Sderot Mayor Alon Davidi was delighted at the news that Ayalim would be building a village in the heart of his city.
“Both in vision and in spirit, the establishment of a student village is great news for the city,” he said. “This is the first step in our strategic plan to transform Sderot into a student city as well as providing solutions for affordable accommodation to our young people, and of course to hundreds of students who study in Sapir College.”
In addition to subsidized housing in the village, each resident of the village will receive a full scholarship to Sapir College. In return, students are expected to give back 500 hours annually to the local community. This includes volunteering with Sderot’s youths, both in conjunction with the city’s school system and within the framework of informal education. As with all the other student villages built by Ayalim, the Sderot village will have a family center connected to it that will host local events and social activities. Lauer said that “charity begets more charity,” and in her experience, the buck never stops with just the 500 mandatory hours.
“What you’ll find is that [Ayalim’s] residents will keep on volunteering in projects of their own initiative,” she said.
Rubin explained that there is a problem with the Sderot’s branding in that young people simply aren’t enticed by the town’s image as a desperate, rocket-strewn wasteland. But over the years, Ayalim has gained a reputation for spearheading change.

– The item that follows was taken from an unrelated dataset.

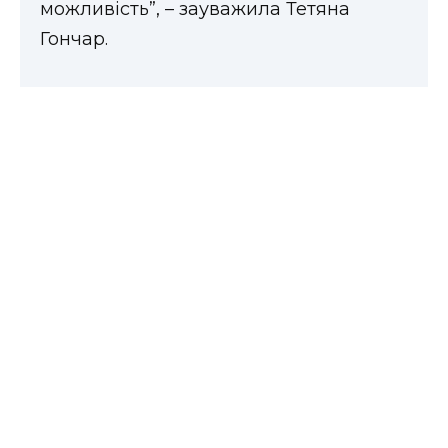
можливість”, – зауважила Тетяна
Гончар.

“If anyone can change Sderot’s image, its Ayalim students,” said Rubin. “We also want to show that violence won’t prevent Israelis from living near the border. On the contrary, if anything, violence just spurs us on to build and develop more fiercely than ever. As the new pioneers of Israel, Ayalim’s young people are what today’s Zionism is all about. Making a difference to their own lives and the lives of those around them through social welfare.”

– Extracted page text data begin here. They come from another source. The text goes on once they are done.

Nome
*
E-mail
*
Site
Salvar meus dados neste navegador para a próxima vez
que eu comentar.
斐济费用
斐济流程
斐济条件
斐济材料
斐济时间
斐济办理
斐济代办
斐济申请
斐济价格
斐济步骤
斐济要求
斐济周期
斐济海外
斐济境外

Indeed, Kiryat Shmona Mayor Rabbi Nissim Malka was so impressed by the impact that Ayalim’s student village has had on his city that he actually put forward a proposal to change the name of one of the city’s streets to “Ayalim St.” He said he wanted to show gratitude to Ayalim for “changing the face of the city, both in terms of education and providing solutions to the other needs of the community.” Ultimately, Ayalim politely declined the street-naming gesture, explaining that its aim was “to be a seamless part” of the city, not to manage it.
What happens once Ayalim students graduate? Do they abandon their city? While Lauer won’t claim that the students will all stick around in Sderot, she does think a large number will end up settling in the surrounding villages. While the student village may be a transient population that changes every few years, Ayalim has other projects to encourage young people to put down roots in Israel’s periphery. One such initiative is “Garin,” an affordable housing project for Ayalim’s married alumni as well as other young people looking to find cheaper accommodation in return for giving back to the community.
“At the end of the day, young and active spirits contribute a great deal,” said Lauer. “And the idea is that not everyone has to live in Tel Aviv and work in hi-tech. Ayalim shows that it is possible to live more modestly, but with cause and purpose.”